While transformative for some, DBS is admittedly not for everyone.

Thankfully it has worked for Leo.

Less than 24 hours after discharge, Leo was sitting having a pint with his surgeon at The Scarsdale Tavern in poshest Kensington. “It was absolutely surreal,” recalls Leo, who feels the procedure has given him a “new lease on life”.

Leo, an identical twin to brother Aaron, observes: “I won’t say I’m as fit as a 56-year-old should be, but I’m a hell of a lot better than I might [had it not been for DBS]. No tremors. Smoother walking.”

Leo regard his motivation as his strongest weapon against Parkinson’s. He even hopes to get his pilot’s licence back to go flying hot-air balloons again.

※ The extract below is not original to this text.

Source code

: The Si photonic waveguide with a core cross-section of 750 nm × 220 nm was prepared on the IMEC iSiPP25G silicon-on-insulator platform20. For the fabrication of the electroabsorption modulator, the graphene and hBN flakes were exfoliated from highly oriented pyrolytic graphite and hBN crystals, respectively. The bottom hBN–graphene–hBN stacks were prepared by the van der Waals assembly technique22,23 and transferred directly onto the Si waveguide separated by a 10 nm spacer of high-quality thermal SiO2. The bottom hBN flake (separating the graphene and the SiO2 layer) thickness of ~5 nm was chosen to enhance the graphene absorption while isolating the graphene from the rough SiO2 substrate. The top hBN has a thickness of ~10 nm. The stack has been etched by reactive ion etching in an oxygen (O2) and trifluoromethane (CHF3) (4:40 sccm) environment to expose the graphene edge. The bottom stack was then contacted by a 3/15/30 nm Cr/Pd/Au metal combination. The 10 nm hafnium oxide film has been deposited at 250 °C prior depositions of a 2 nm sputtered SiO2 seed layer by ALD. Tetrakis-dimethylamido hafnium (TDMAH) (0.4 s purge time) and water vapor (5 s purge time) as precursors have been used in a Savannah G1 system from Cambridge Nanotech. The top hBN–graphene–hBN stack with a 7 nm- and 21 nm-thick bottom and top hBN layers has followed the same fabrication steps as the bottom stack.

Asked what advice he would now give to someone recently diagnosed with Parkinson’s, Leo says: “Don’t give up, and don’t let it get on top of you. You have to have good humour, even in bad times, no matter how bad it gets. If you lose your humour, the rest soon follows. You can’t resign yourself to live in the fear.”

Now, on bad days when Leo finds while his body wanting to retreat, his mind won’t let it.

“We all have to die sometime. I’m not just ready yet. When there’s fight still in me, I’ll keep swinging, right up to the final bell.”